WORK INSTRUCTIONS:
In the entries below, every line with the string "pixels" is to be reported.

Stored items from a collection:
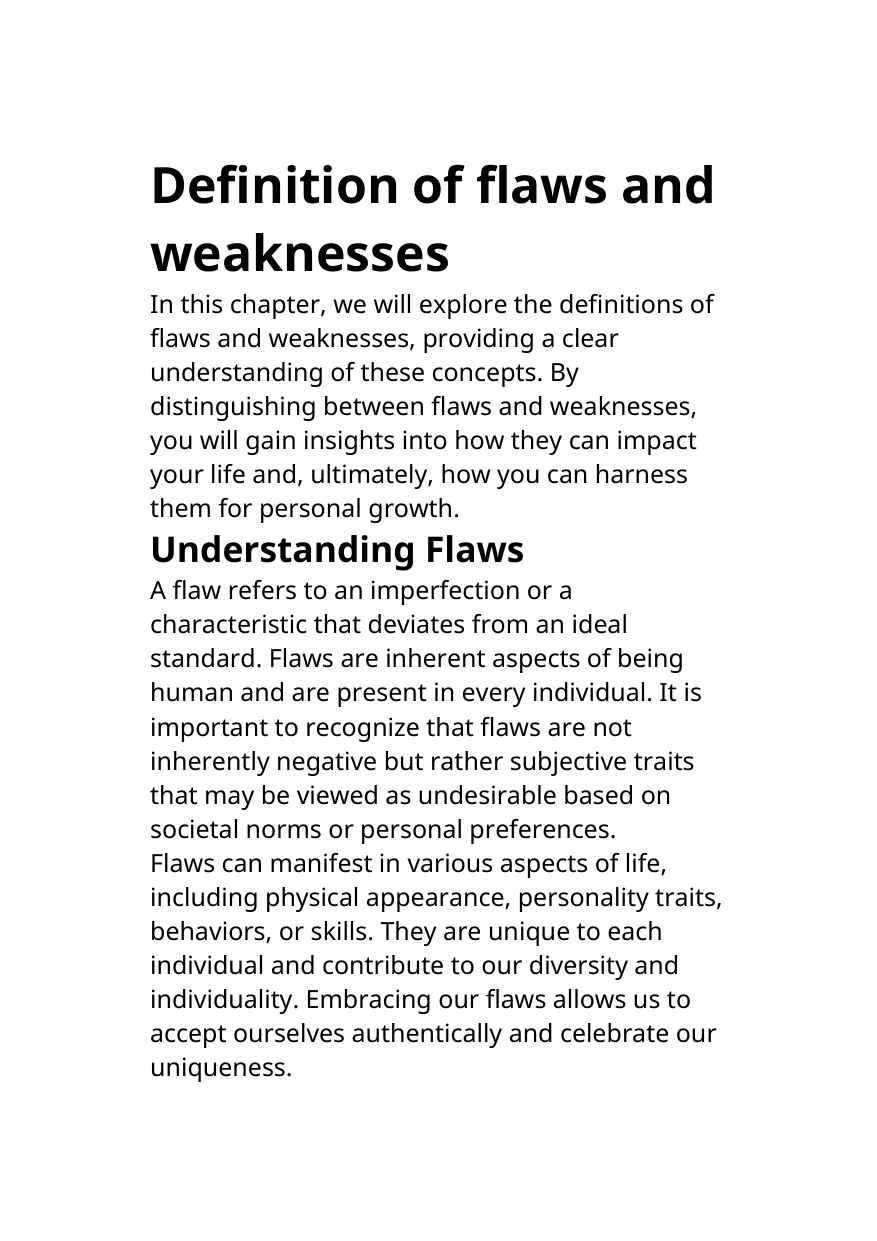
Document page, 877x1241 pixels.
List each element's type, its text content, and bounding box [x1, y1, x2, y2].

subtitle Definition of flaws and weaknesses [150, 150, 727, 286]
text Flaws can manifest in various aspects of life, including physical appearance, personality traits, behaviors, or skills. They are unique to each individual and contribute to our diversity and individuality. Embracing our flaws allows us to accept ourselves authentically and celebrate our uniqueness. [150, 845, 727, 1084]
text A flaw refers to an imperfection or a characteristic that deviates from an ideal standard. Flaws are inherent aspects of being human and are present in every individual. It is important to recognize that flaws are not inherently negative but rather subjective traits that may be viewed as undesirable based on societal norms or personal preferences. [150, 573, 727, 845]
text In this chapter, we will explore the definitions of flaws and weaknesses, providing a clear understanding of these concepts. By distinguishing between flaws and weaknesses, you will gain insights into how they can impact your life and, ultimately, how you can harness them for personal growth. [150, 286, 727, 525]
subtitle Understanding Flaws [150, 525, 727, 573]
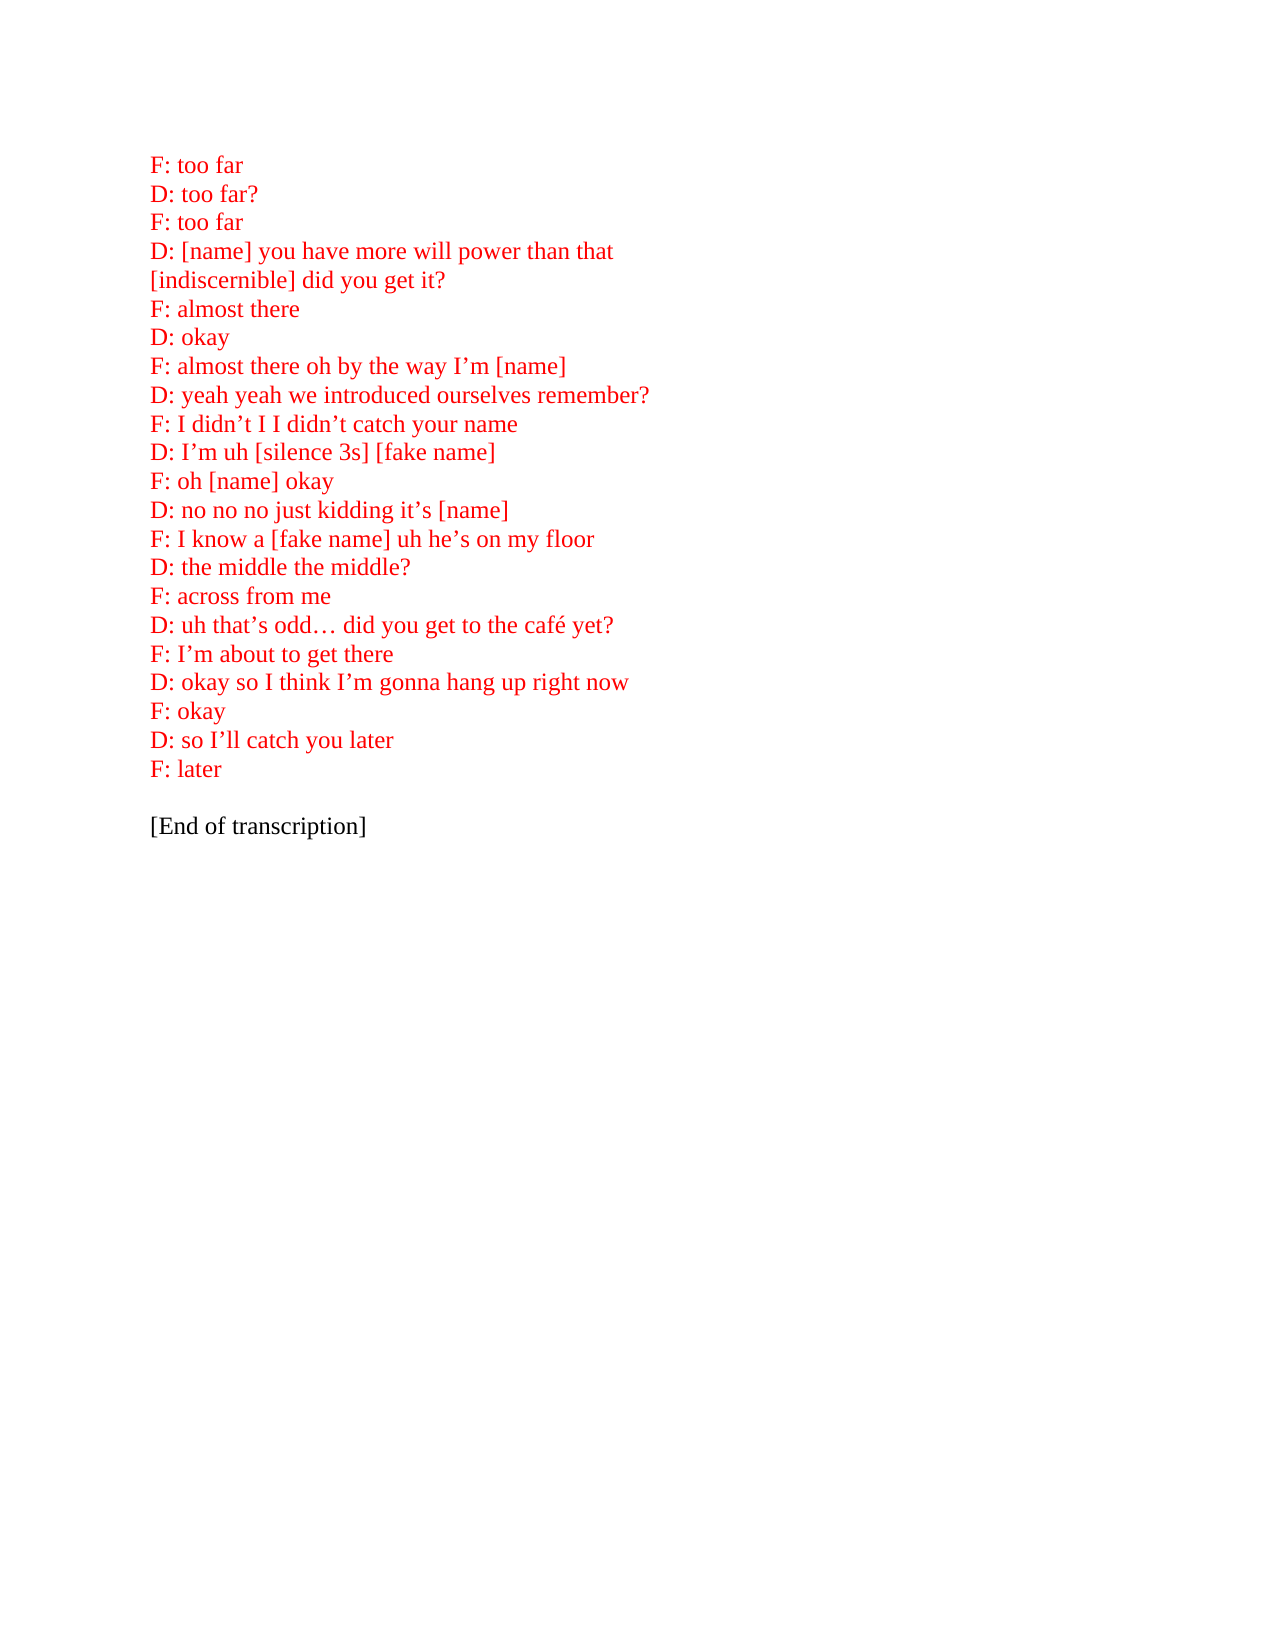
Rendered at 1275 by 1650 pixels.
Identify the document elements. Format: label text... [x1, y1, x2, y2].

text F: I’m about to get there [150, 639, 1125, 667]
text [End of transcription] [150, 811, 1125, 840]
text F: almost there [150, 294, 1125, 322]
text F: almost there oh by the way I’m [name] [150, 351, 1125, 380]
text F: too far [150, 207, 1125, 236]
text F: too far [150, 150, 1125, 179]
text D: okay so I think I’m gonna hang up right now [150, 667, 1125, 696]
text D: okay [150, 322, 1125, 351]
text D: [name] you have more will power than that [150, 236, 1125, 265]
text D: uh that’s odd… did you get to the café yet? [150, 610, 1125, 639]
text D: too far? [150, 179, 1125, 207]
text F: across from me [150, 581, 1125, 610]
text [indiscernible] did you get it? [150, 265, 1125, 294]
text F: okay [150, 696, 1125, 725]
text F: I didn’t I I didn’t catch your name [150, 409, 1125, 437]
text D: the middle the middle? [150, 552, 1125, 581]
text F: oh [name] okay [150, 466, 1125, 495]
text F: I know a [fake name] uh he’s on my floor [150, 524, 1125, 552]
text D: so I’ll catch you later [150, 725, 1125, 754]
text F: later [150, 754, 1125, 782]
text D: yeah yeah we introduced ourselves remember? [150, 380, 1125, 409]
text D: no no no just kidding it’s [name] [150, 495, 1125, 524]
text D: I’m uh [silence 3s] [fake name] [150, 437, 1125, 466]
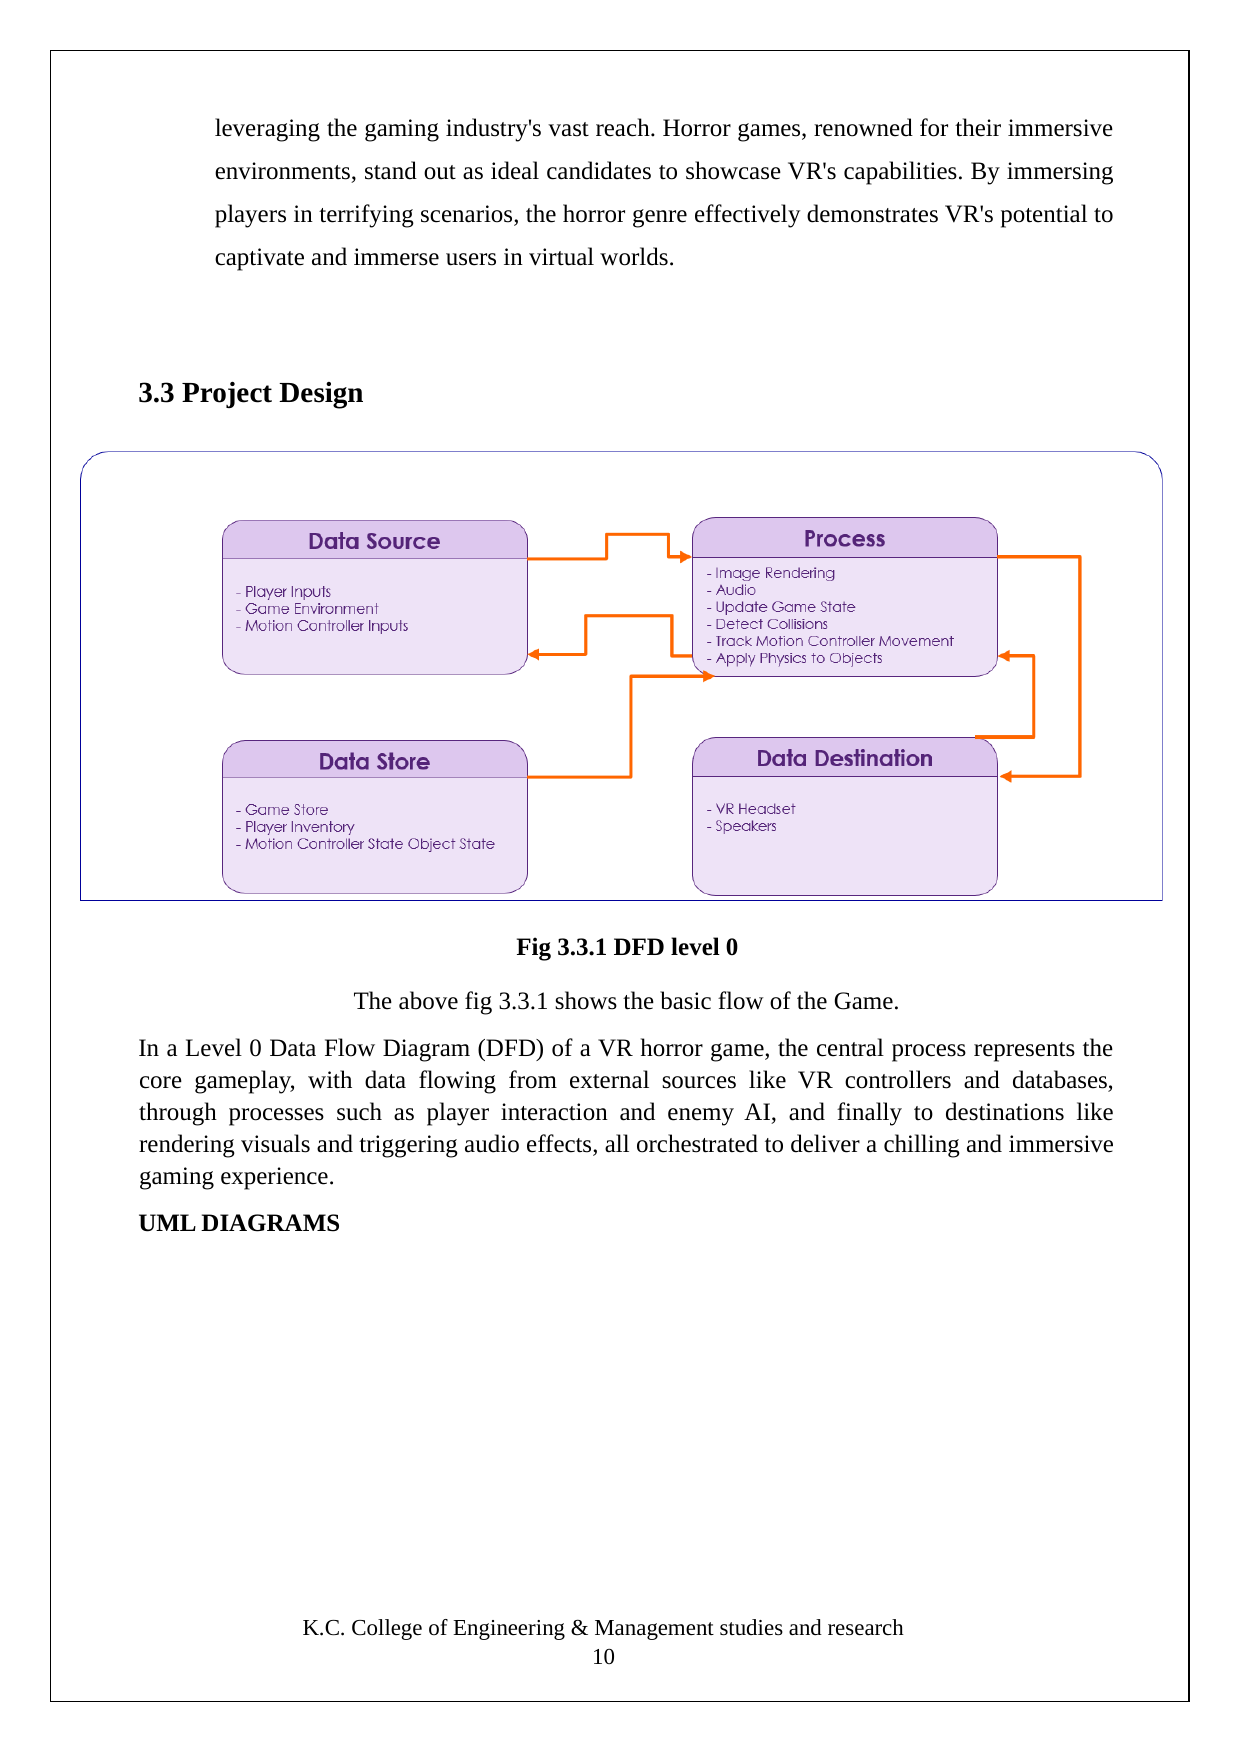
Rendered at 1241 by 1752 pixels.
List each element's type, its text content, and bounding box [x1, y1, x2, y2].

TASK OUTPUT:
Document page, 877x1241 pixels.
Rendered at 1275 by 1650 pixels.
Rendered at 1241 by 1752 pixels.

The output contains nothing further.